The White House will unveil a new task force on Tuesday to promote the use of construction materials with lower lifecycle emissions as part of its effort to expedite federal purchases of greener products.
President Joe Biden announced in December that the government, which spends more than $650 billion annually on goods and services, intends to cut emissions by 65 percent by 2030 and achieve net zero emissions by 2050.
The Council on Environmental Quality and the White House Office of Domestic Climate Policy are forming a multi-agency “Buy Clean Task Force” to help “establish markets for low carbon materials,” according to a White House official.

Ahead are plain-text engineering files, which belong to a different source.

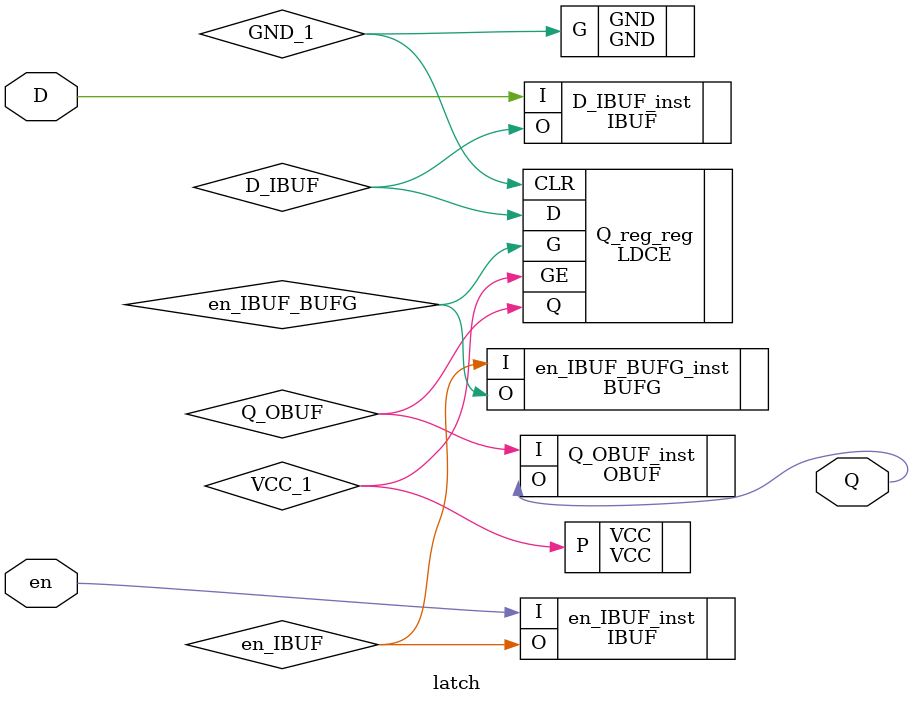
<source format=v>
`timescale 1 ps / 1 ps

(* ECO_CHECKSUM = "778ddb74" *) 
(* STRUCTURAL_NETLIST = "yes" *)
module latch
   (en,
    D,
    Q);
  input en;
  input D;
  output Q;

  wire D;
  wire D_IBUF;
  wire GND_1;
  wire Q;
  wire Q_OBUF;
  wire VCC_1;
  wire en;
  wire en_IBUF;
  wire en_IBUF_BUFG;

  IBUF #(
    .CCIO_EN("TRUE")) 
    D_IBUF_inst
       (.I(D),
        .O(D_IBUF));
  GND GND
       (.G(GND_1));
  OBUF Q_OBUF_inst
       (.I(Q_OBUF),
        .O(Q));
  (* XILINX_LEGACY_PRIM = "LD" *) 
  (* XILINX_TRANSFORM_PINMAP = "VCC:GE GND:CLR" *) 
  LDCE #(
    .INIT(1'b0)) 
    Q_reg_reg
       (.CLR(GND_1),
        .D(D_IBUF),
        .G(en_IBUF_BUFG),
        .GE(VCC_1),
        .Q(Q_OBUF));
  VCC VCC
       (.P(VCC_1));
  BUFG en_IBUF_BUFG_inst
       (.I(en_IBUF),
        .O(en_IBUF_BUFG));
  IBUF #(
    .CCIO_EN("TRUE")) 
    en_IBUF_inst
       (.I(en),
        .O(en_IBUF));
endmodule

</source>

It will make recommendations on how to increase federal procurement of clean construction materials and determine which products, such as steel and concrete, as well as pollutants, should be prioritised for federal acquisitions.
Construction is a major source of CO2 emissions around the world. According to the International Energy Agency, the production of cement, the major ingredient in concrete, accounted for 7% of world CO2 emissions in 2019.
On Tuesday, the government’s landlord, the General Services Administration, will issue information requests focusing on concrete and asphalt as it draughts national low-carbon criteria for Land Port of Entry projects.
The Department of Transportation will also announce new initiatives to increase the use of low-carbon materials in federal projects.
Biden said the government, as the country’s “single largest land owner, energy consumer, and employer,” can change “how we build, acquire, and manage power, vehicles, buildings, and other operations to be clean and sustainable” in his December executive order.
By 2035, he wants the government to stop buying gas-powered automobiles. By 2030, the federal government plans to consume all of its electricity from carbon-free and non-polluting sources.
This month, the White House pushed the United States Postal Service (USPS) to reconsider a multibillion-dollar plan to purchase a new fleet of mostly gasoline-powered delivery vehicles.
Without additional government money, the agency has stated that it does not intend to purchase a considerable number of electric vehicles.